In vim, when I hit :wq it is almost always an accident that occurred when attempting to input :w. I would like to disable :wq.

The closest I found is cmap, but it has some odd behavior. If I do something like

:cmap wq w

I can no longer even input :wq; it just remaps the keystroke sequence wq to w in command mode. Now I cannot, for example, input a search/replace command on a string containing wq.

I would just like to alias the exact command :wq to :w or a no-op. Is there a way to do this?

EDIT: clarified why :cmap is not an option for me

+1  A: 

A better solution can be:

:cabbrev wq w

But I'm not sure why cmap doesn't work as excepted. Actually I had mapped one my function keys to save files:

:map <F2> :w<CR>
:nmap <F2> <ESC>:w<CR>i

UPDATE: typo corrected in the first command.

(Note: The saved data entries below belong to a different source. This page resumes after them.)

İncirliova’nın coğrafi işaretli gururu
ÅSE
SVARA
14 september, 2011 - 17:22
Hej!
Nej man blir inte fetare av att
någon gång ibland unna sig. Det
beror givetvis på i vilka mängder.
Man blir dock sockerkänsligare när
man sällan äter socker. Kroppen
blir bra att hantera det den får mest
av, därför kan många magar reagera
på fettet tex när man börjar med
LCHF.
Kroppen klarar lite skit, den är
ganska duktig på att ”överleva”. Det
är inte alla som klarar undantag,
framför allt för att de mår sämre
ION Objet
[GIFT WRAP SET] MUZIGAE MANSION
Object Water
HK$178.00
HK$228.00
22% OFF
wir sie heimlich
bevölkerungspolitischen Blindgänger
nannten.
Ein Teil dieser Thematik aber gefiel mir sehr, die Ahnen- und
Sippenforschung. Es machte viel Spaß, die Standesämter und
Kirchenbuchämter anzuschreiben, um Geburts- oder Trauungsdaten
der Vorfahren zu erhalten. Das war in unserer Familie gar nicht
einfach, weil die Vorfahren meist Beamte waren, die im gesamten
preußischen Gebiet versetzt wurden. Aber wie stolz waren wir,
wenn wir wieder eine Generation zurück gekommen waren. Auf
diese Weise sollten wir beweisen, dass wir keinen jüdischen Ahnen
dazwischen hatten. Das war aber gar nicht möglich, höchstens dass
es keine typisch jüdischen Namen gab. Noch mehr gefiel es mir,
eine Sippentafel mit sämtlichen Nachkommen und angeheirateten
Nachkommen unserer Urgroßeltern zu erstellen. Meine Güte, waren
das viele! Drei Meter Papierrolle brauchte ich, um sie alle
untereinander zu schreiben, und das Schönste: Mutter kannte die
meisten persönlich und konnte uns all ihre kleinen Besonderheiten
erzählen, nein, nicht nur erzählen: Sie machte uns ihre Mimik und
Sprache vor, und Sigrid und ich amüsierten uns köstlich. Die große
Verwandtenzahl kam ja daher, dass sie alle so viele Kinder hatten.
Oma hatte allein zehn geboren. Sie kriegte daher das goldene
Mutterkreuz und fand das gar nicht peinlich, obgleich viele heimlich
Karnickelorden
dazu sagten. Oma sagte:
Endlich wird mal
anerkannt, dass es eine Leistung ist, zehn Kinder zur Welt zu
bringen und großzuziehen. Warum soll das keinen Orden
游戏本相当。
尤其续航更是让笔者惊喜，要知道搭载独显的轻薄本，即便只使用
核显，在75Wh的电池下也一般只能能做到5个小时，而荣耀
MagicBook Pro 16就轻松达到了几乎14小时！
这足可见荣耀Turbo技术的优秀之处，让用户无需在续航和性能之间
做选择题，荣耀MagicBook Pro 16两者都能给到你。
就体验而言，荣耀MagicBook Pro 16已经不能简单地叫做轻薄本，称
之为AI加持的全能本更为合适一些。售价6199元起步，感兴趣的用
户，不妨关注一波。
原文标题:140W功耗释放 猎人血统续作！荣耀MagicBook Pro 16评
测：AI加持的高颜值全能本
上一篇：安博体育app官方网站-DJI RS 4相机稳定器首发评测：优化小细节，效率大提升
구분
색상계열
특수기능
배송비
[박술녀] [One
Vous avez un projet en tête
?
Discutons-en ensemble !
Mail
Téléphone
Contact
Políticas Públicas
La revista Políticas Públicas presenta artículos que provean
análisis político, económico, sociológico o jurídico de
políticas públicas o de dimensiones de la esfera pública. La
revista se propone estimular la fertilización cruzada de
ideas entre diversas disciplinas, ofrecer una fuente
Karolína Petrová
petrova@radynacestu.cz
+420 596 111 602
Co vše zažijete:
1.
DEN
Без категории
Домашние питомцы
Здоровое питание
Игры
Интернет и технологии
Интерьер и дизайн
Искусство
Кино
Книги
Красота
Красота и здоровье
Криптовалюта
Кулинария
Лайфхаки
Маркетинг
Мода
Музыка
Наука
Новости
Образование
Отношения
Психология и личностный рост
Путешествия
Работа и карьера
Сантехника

UPDATE2: possible workaround:

:cabbrev wq<CR> w

HTH

Zsolt Botykai
Can you please explain :cabbrew ?
Vijay Dev
I think it should be `:cabbrev`. `:cabbrev wq w` will change wq to w after you press space or enter, so it will make `:wq` do `:w`. See `:help :cabbrev` and `:help :ab` for more information.
Al
Sorry, I think I was not clear enough in my question.If you do :cmap and it also seems :cabbrew, it means the "wq" keystroke sequence in command mode is mapped to something other than "wq". So then you cannot, for example, do a search/replace on a string containing "wq". All I would like to do is make it so if I input the exact command :wq, it is aliased to "w" or no-op.
Thanks AI, typo corrected.I'm diving into the problem. as it's not the correct solution.
Zsolt Botykai
Just stopping by to say thanks - I am trying to weene myself off tabs, so doing `cabbrev tabnew help!<CR>` made vim give an error message every time I try to make a tab.
carl
A: 

It looks like the best option is to just get used to :cmap behavior. In the rare event I want to input the keyboard seqeunce wq I can just hit wq, wait a second, then hit q again. I did find this possible solution but it is too complex for my tastes.